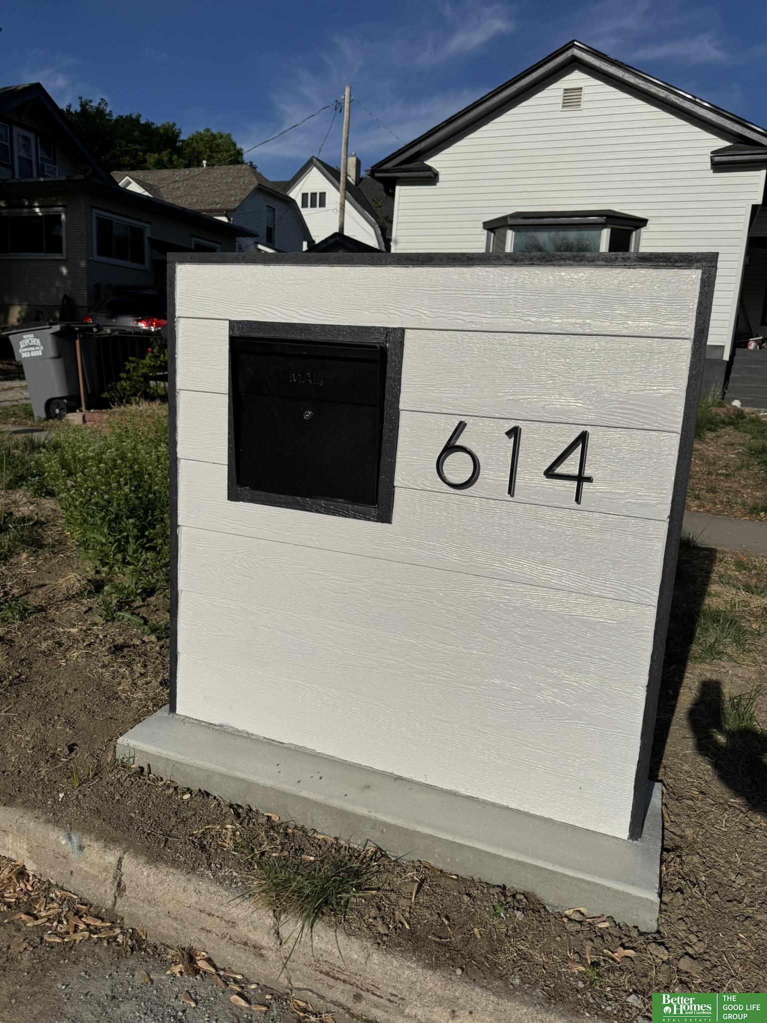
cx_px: 384
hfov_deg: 56.8
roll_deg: -2.9
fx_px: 709
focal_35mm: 24
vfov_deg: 71.6
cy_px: 512
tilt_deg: -12.1
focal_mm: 6.76
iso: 50
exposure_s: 1/12346
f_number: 1.78
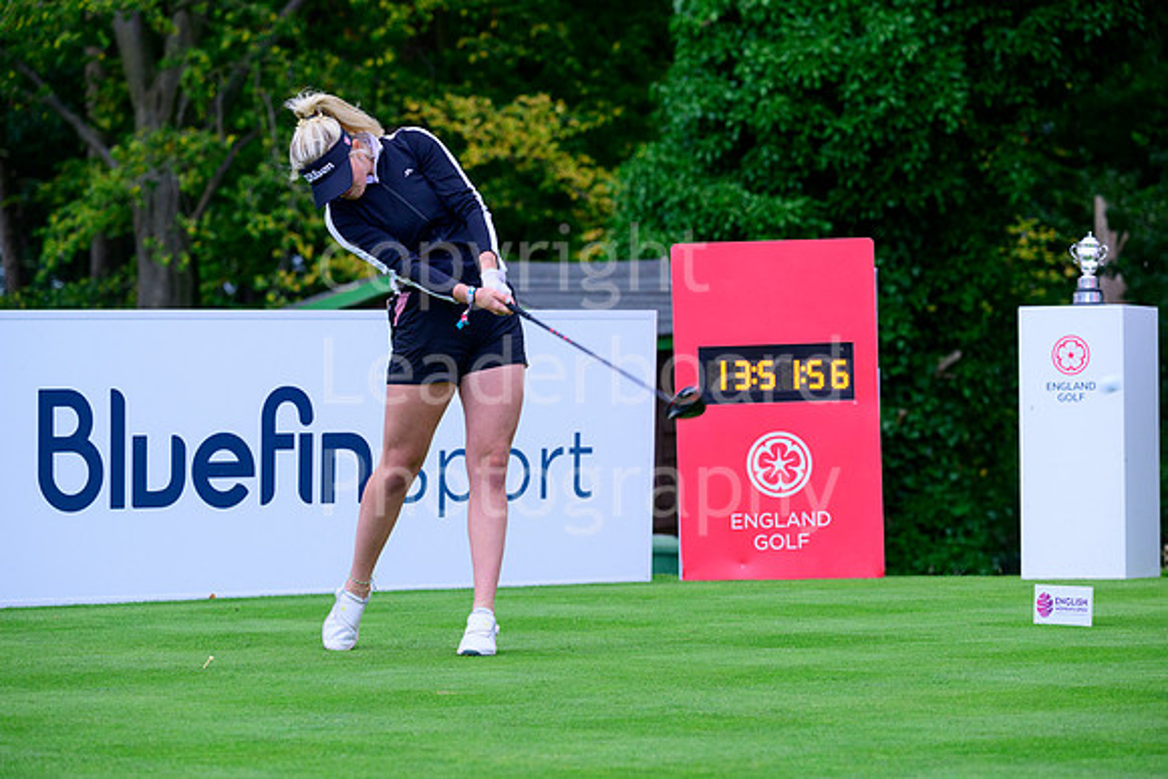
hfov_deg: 11.7
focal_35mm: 175
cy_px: 390
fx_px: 5679
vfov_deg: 7.9
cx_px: 584
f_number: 6.3
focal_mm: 175
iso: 1600
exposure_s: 1/1250
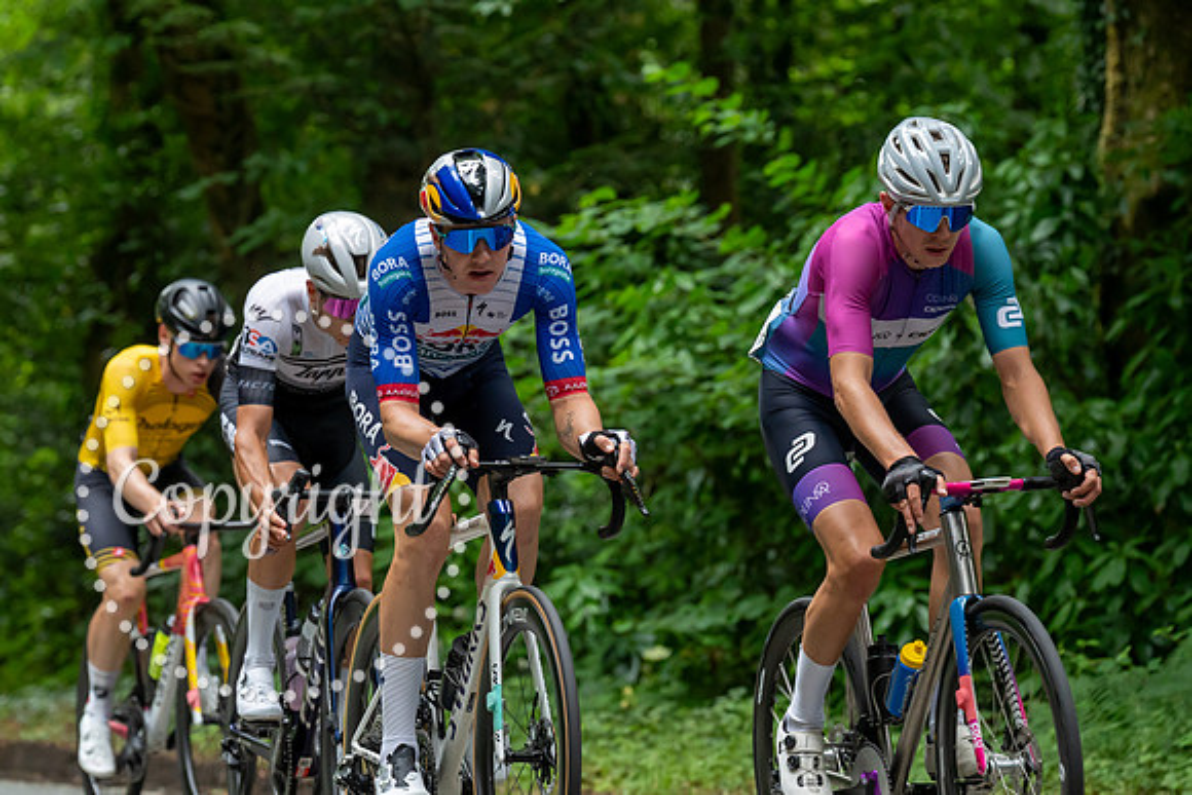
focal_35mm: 205
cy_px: 280
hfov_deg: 10.0
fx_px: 6780
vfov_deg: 6.7
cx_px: 420
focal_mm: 158
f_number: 4.5
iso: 2000
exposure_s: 1/1000
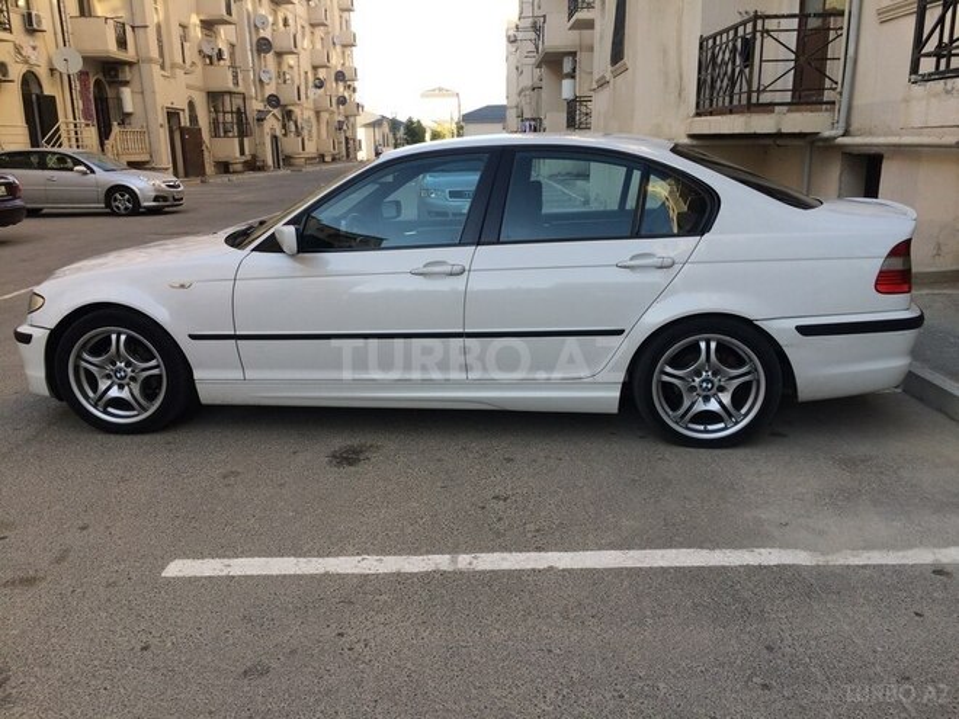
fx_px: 803
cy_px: 360
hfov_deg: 61.7
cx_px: 480
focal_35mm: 29
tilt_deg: -15.2
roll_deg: +0.6
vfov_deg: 48.2
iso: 32
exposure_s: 1/373
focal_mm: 4.15
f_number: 2.2
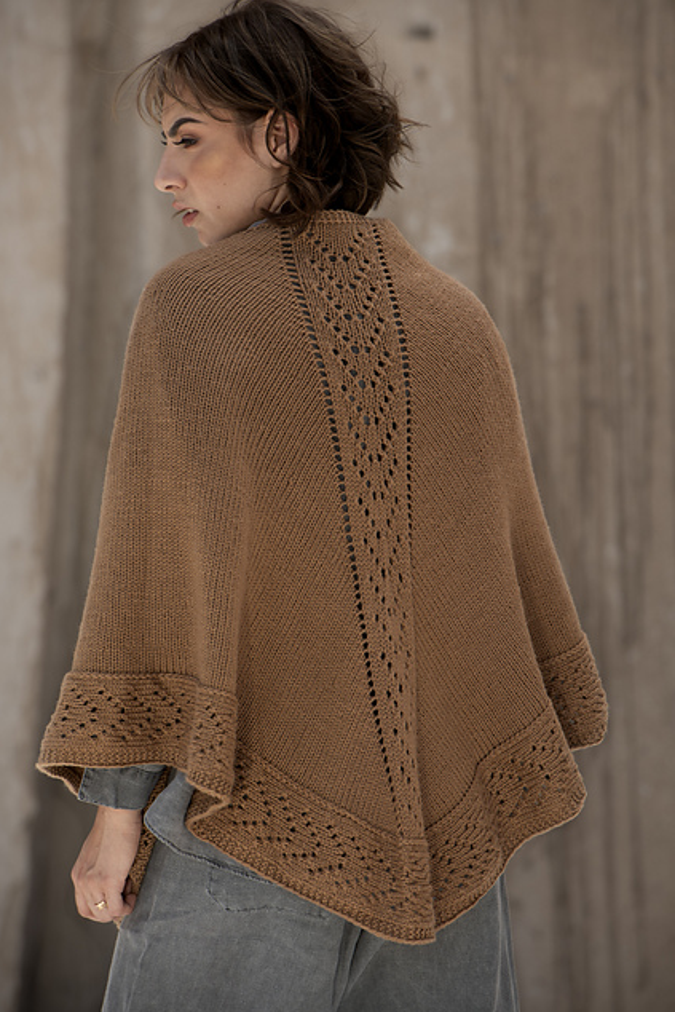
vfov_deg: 10.2
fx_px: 5678
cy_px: 504
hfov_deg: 6.8
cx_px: 339
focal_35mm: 202
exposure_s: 1/200
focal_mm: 200
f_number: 8
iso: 100
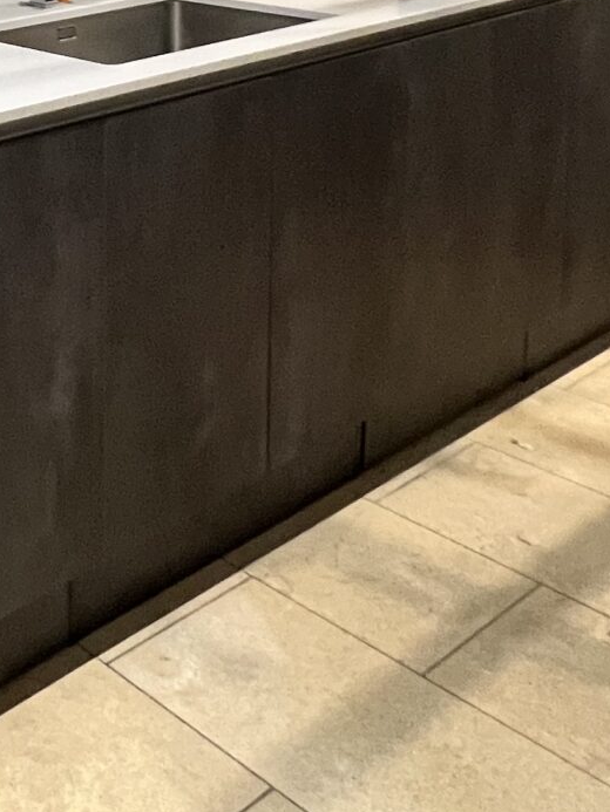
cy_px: -74
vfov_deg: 34.4
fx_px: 1127
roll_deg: +2.3
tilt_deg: -6.2
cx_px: -306
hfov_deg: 23.9
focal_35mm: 48
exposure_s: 1/50
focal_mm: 1.57
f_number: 1.8
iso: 500
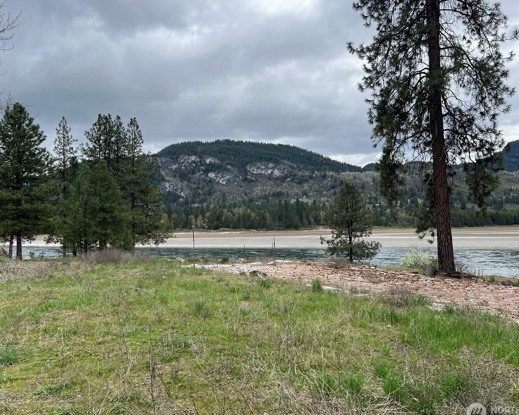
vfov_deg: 51.5
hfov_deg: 62.2
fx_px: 430
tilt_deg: +4.3
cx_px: 273
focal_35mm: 28
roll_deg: -0.2
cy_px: 212
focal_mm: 5.7
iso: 50
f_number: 1.5
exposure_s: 1/1934
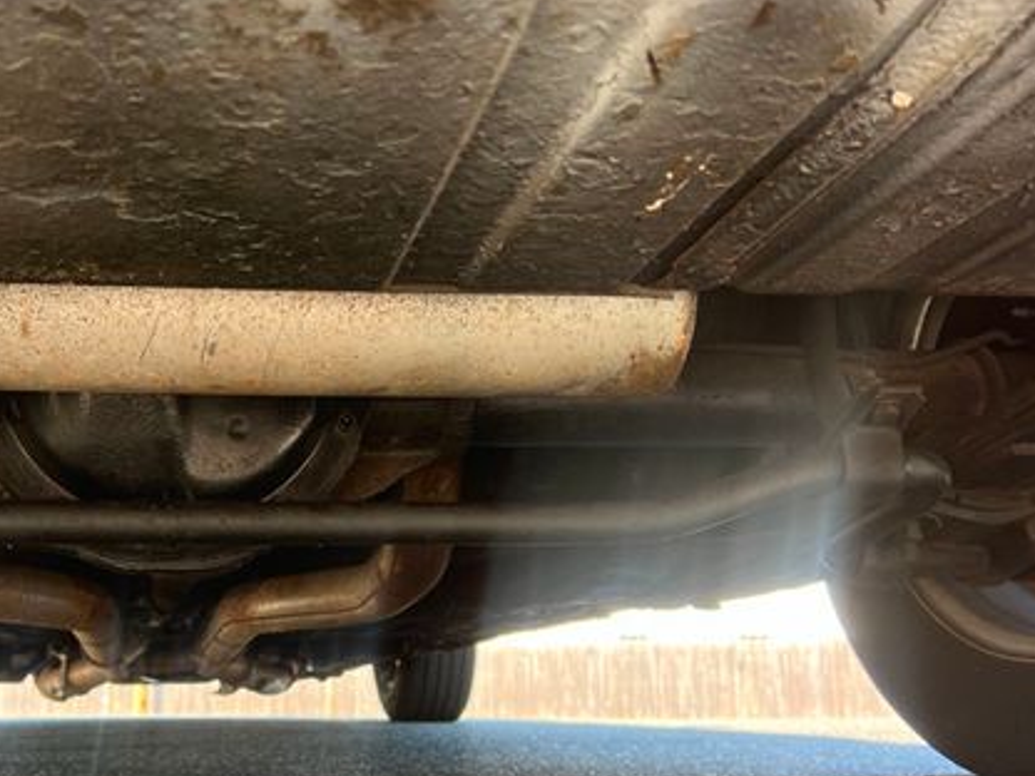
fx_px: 1196
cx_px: 299
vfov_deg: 35.5
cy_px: 535
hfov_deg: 45.6
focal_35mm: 40
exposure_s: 1/156
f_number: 1.5
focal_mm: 5.7
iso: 64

- _What you will do_:
Pictures are to be left out; the records above must be repeated word for word.

- _Response below_:
cx_px: 384
hfov_deg: 56.8
roll_deg: -2.9
fx_px: 709
focal_35mm: 24
vfov_deg: 71.6
cy_px: 512
tilt_deg: -12.1
focal_mm: 6.76
iso: 50
exposure_s: 1/12346
f_number: 1.78
hfov_deg: 11.7
focal_35mm: 175
cy_px: 390
fx_px: 5679
vfov_deg: 7.9
cx_px: 584
f_number: 6.3
focal_mm: 175
iso: 1600
exposure_s: 1/1250
focal_35mm: 205
cy_px: 280
hfov_deg: 10.0
fx_px: 6780
vfov_deg: 6.7
cx_px: 420
focal_mm: 158
f_number: 4.5
iso: 2000
exposure_s: 1/1000
fx_px: 803
cy_px: 360
hfov_deg: 61.7
cx_px: 480
focal_35mm: 29
tilt_deg: -15.2
roll_deg: +0.6
vfov_deg: 48.2
iso: 32
exposure_s: 1/373
focal_mm: 4.15
f_number: 2.2
vfov_deg: 10.2
fx_px: 5678
cy_px: 504
hfov_deg: 6.8
cx_px: 339
focal_35mm: 202
exposure_s: 1/200
focal_mm: 200
f_number: 8
iso: 100
cy_px: -74
vfov_deg: 34.4
fx_px: 1127
roll_deg: +2.3
tilt_deg: -6.2
cx_px: -306
hfov_deg: 23.9
focal_35mm: 48
exposure_s: 1/50
focal_mm: 1.57
f_number: 1.8
iso: 500
vfov_deg: 51.5
hfov_deg: 62.2
fx_px: 430
tilt_deg: +4.3
cx_px: 273
focal_35mm: 28
roll_deg: -0.2
cy_px: 212
focal_mm: 5.7
iso: 50
f_number: 1.5
exposure_s: 1/1934
fx_px: 1196
cx_px: 299
vfov_deg: 35.5
cy_px: 535
hfov_deg: 45.6
focal_35mm: 40
exposure_s: 1/156
f_number: 1.5
focal_mm: 5.7
iso: 64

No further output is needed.